(Dataset excerpts)
=-=-=
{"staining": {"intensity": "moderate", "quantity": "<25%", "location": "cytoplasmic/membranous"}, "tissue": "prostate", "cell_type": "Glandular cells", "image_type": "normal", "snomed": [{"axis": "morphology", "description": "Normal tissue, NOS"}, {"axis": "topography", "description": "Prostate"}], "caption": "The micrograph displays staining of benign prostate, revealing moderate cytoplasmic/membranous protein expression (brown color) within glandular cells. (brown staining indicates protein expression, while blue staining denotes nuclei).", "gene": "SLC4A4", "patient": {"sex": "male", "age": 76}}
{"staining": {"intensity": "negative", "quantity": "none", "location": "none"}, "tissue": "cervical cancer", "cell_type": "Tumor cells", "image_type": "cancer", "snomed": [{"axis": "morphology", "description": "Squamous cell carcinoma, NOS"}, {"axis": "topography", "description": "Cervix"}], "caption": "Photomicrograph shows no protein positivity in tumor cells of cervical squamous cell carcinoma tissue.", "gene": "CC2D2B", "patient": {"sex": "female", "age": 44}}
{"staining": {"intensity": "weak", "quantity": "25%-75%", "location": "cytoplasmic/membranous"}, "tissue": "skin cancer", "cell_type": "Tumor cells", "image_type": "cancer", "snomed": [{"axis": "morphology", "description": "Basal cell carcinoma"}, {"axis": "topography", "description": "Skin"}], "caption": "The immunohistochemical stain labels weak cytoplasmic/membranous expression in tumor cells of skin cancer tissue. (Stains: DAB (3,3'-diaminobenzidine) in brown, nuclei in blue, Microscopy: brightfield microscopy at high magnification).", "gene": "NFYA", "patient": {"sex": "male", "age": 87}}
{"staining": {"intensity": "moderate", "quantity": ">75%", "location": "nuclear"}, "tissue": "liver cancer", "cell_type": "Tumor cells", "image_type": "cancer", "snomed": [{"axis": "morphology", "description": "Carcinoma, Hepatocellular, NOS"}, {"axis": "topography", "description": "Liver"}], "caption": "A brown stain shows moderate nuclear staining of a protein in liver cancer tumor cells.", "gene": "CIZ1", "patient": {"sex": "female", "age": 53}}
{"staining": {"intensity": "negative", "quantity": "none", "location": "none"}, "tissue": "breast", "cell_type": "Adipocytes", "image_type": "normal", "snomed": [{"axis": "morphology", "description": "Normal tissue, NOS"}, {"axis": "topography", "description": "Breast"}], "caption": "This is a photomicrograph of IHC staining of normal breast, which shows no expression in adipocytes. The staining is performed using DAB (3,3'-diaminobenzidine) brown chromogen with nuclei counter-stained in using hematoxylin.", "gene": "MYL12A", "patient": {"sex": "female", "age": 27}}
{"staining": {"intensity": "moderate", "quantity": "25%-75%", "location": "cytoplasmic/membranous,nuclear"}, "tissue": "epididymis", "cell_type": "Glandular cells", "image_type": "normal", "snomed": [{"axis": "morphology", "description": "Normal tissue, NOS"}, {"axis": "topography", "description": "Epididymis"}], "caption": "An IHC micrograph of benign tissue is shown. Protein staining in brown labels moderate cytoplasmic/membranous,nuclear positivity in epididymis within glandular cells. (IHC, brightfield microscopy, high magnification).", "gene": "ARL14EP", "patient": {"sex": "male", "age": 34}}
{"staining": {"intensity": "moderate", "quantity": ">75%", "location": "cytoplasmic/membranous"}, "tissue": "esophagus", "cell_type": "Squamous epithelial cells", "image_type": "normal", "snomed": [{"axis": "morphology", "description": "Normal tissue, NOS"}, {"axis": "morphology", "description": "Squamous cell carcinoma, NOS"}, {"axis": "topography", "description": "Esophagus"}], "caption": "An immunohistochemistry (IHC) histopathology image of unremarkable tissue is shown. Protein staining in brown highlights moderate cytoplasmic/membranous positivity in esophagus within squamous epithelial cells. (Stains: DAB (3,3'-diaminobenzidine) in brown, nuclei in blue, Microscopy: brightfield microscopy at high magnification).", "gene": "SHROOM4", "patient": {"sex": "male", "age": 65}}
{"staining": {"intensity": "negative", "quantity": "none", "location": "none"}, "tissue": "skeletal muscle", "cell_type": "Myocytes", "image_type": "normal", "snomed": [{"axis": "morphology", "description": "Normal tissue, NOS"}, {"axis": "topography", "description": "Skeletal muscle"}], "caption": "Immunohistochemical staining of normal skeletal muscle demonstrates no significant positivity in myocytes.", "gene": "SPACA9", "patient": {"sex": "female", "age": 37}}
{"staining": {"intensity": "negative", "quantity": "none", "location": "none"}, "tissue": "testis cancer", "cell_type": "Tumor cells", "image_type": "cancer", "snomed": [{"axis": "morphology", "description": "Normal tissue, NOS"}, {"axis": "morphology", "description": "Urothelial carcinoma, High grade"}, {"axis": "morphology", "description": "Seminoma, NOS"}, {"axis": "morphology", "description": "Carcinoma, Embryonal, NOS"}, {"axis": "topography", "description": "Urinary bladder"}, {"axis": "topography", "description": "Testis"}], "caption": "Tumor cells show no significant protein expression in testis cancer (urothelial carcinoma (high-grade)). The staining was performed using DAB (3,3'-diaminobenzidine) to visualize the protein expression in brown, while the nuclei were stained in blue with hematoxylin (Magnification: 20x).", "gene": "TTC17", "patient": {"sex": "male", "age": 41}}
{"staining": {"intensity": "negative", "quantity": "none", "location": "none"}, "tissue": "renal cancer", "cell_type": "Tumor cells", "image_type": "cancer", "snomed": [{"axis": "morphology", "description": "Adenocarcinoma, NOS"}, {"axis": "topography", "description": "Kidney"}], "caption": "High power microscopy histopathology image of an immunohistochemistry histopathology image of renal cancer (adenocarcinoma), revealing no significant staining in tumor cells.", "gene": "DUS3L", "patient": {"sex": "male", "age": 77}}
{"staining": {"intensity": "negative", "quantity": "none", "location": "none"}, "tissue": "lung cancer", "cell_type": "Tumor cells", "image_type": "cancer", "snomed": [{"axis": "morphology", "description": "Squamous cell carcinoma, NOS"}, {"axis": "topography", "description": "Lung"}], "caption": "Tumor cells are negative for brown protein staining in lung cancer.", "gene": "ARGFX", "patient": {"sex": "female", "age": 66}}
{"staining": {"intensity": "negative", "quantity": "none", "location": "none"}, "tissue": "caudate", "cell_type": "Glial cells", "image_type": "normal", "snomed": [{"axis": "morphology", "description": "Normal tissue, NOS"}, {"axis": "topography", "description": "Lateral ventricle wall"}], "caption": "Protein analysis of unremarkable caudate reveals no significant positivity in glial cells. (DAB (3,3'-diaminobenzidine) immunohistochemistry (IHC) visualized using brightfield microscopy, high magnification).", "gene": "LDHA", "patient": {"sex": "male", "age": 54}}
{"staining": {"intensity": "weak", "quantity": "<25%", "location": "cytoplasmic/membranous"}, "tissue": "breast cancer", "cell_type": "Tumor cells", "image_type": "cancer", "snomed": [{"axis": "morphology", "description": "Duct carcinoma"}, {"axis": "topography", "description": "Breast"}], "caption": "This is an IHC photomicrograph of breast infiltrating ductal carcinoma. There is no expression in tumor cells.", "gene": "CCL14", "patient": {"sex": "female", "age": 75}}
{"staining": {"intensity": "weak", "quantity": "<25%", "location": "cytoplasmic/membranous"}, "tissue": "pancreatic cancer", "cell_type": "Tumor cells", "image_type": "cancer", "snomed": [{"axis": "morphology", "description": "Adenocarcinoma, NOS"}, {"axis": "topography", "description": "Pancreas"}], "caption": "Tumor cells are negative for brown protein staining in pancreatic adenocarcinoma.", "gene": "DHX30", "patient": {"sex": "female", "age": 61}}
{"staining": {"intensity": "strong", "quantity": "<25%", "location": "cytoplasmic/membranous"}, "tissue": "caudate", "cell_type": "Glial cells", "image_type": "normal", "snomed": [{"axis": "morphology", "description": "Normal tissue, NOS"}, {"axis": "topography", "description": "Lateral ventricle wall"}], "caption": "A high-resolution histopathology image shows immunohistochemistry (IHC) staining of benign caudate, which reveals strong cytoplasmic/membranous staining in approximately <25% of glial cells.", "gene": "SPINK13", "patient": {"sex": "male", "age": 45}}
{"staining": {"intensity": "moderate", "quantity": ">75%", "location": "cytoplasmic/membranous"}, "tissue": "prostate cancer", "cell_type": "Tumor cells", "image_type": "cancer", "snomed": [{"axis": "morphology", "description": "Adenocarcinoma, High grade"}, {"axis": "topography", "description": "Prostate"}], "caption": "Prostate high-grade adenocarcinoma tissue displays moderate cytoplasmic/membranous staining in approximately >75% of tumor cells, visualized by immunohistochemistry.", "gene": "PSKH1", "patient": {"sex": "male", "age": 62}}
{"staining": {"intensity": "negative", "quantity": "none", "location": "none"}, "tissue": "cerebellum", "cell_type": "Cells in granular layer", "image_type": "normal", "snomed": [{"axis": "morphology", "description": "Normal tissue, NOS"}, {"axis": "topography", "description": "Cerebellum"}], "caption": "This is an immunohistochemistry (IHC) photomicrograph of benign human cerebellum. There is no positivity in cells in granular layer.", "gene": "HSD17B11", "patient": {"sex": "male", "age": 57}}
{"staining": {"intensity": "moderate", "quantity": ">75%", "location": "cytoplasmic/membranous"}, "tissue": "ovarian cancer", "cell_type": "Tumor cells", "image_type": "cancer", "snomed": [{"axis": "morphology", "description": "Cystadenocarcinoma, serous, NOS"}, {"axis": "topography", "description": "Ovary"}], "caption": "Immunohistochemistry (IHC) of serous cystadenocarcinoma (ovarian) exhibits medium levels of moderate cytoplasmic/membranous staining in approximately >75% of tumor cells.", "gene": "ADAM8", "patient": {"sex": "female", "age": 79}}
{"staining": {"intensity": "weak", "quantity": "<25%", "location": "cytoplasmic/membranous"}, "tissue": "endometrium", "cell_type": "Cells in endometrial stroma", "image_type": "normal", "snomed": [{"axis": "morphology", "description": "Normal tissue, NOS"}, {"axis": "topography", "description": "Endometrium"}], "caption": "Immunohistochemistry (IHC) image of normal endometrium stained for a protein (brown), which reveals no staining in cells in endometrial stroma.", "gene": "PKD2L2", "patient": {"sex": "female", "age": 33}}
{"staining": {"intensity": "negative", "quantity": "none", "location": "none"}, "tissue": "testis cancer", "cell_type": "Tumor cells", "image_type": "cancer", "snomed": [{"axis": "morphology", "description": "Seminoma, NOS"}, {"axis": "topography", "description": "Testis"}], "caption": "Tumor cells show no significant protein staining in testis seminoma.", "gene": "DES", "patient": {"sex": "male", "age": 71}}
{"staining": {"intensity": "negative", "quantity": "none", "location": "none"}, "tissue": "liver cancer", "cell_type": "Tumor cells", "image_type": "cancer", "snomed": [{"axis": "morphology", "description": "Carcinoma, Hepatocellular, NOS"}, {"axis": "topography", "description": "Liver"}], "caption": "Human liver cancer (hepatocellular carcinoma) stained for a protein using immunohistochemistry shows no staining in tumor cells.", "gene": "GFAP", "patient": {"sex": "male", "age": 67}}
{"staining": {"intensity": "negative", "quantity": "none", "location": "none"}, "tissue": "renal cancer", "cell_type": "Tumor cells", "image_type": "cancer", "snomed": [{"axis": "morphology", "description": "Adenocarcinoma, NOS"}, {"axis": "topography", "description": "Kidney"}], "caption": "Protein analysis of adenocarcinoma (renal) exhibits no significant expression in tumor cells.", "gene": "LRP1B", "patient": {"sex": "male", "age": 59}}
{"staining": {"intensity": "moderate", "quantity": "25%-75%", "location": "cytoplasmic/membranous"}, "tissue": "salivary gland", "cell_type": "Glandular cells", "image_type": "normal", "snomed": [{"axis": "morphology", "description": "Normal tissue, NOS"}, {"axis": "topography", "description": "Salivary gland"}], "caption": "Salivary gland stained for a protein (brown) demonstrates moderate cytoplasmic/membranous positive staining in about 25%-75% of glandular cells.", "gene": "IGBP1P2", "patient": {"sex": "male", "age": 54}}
=-=-=
▸ WHAT YOU WILL DO
Beginning at the line with "(IHC) of serous" and stopping after the line with "(IHC) image of", please write out every line of the data above exactly and nothing else.

▸ RESPONSE FOR THIS EXERCISE
{"staining": {"intensity": "moderate", "quantity": ">75%", "location": "cytoplasmic/membranous"}, "tissue": "ovarian cancer", "cell_type": "Tumor cells", "image_type": "cancer", "snomed": [{"axis": "morphology", "description": "Cystadenocarcinoma, serous, NOS"}, {"axis": "topography", "description": "Ovary"}], "caption": "Immunohistochemistry (IHC) of serous cystadenocarcinoma (ovarian) exhibits medium levels of moderate cytoplasmic/membranous staining in approximately >75% of tumor cells.", "gene": "ADAM8", "patient": {"sex": "female", "age": 79}}
{"staining": {"intensity": "weak", "quantity": "<25%", "location": "cytoplasmic/membranous"}, "tissue": "endometrium", "cell_type": "Cells in endometrial stroma", "image_type": "normal", "snomed": [{"axis": "morphology", "description": "Normal tissue, NOS"}, {"axis": "topography", "description": "Endometrium"}], "caption": "Immunohistochemistry (IHC) image of normal endometrium stained for a protein (brown), which reveals no staining in cells in endometrial stroma.", "gene": "PKD2L2", "patient": {"sex": "female", "age": 33}}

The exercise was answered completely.